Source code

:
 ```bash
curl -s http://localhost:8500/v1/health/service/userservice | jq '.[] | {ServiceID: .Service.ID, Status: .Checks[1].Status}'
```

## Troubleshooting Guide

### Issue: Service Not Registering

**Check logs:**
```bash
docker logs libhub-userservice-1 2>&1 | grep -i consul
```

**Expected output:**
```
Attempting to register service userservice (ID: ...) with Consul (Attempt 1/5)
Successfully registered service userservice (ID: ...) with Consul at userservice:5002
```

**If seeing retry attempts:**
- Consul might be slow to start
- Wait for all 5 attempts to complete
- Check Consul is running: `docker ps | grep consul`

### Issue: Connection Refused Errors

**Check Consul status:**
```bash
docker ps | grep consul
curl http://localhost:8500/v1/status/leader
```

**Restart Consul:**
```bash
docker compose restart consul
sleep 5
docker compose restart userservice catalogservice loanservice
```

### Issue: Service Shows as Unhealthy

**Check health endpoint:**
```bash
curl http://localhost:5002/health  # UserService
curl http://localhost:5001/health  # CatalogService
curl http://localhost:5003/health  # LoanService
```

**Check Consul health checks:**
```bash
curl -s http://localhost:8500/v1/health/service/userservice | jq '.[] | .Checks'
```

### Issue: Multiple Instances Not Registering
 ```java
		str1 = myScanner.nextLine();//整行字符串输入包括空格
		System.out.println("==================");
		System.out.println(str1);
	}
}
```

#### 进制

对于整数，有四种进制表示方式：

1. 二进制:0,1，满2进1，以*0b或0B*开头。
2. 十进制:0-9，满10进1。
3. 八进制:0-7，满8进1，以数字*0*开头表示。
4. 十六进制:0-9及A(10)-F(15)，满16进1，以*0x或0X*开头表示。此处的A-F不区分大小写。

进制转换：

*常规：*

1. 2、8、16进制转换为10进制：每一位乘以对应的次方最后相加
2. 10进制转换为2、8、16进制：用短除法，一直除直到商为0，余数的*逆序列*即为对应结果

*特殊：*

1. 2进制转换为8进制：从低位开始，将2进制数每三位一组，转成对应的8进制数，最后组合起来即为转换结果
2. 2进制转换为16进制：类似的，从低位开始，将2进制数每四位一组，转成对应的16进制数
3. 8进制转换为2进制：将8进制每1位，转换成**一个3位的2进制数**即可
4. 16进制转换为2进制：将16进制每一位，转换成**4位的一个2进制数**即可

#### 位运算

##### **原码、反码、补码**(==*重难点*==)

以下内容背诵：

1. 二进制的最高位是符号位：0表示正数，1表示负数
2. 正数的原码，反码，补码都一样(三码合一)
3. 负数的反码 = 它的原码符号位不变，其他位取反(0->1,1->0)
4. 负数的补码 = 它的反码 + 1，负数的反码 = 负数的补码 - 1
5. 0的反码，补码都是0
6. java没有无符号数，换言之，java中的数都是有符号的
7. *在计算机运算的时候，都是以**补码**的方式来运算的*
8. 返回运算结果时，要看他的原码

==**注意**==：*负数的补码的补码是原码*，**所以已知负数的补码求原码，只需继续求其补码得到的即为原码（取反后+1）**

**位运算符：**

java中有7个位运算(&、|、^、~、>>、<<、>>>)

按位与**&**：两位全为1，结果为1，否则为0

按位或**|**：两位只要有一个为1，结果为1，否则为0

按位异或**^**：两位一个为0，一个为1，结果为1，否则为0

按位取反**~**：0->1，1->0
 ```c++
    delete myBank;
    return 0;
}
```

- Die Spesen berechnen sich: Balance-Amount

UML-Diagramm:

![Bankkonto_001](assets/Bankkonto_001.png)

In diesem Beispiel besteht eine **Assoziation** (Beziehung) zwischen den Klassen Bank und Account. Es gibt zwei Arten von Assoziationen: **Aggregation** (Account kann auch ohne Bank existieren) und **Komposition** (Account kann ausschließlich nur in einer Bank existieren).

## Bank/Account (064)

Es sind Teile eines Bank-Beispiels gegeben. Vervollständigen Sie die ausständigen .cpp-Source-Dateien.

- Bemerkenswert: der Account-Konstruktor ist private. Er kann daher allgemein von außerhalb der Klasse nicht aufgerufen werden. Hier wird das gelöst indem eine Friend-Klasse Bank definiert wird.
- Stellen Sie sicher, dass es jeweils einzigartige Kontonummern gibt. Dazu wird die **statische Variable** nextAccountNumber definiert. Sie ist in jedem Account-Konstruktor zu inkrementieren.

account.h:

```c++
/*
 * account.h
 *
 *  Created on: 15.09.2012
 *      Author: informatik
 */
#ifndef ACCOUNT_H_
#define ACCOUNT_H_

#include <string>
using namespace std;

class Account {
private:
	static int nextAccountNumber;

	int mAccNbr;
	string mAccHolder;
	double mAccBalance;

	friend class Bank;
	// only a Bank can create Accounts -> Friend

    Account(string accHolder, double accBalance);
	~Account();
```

☆ ☆ ☆ ☆ ☆

=== What you should do ===
Find the word "docker" in the entries above and gather every line that holds it.

=== Exercise response ===
docker logs libhub-userservice-1 2>&1 | grep -i consul
- Check Consul is running: `docker ps | grep consul`
docker ps | grep consul
docker compose restart consul
docker compose restart userservice catalogservice loanservice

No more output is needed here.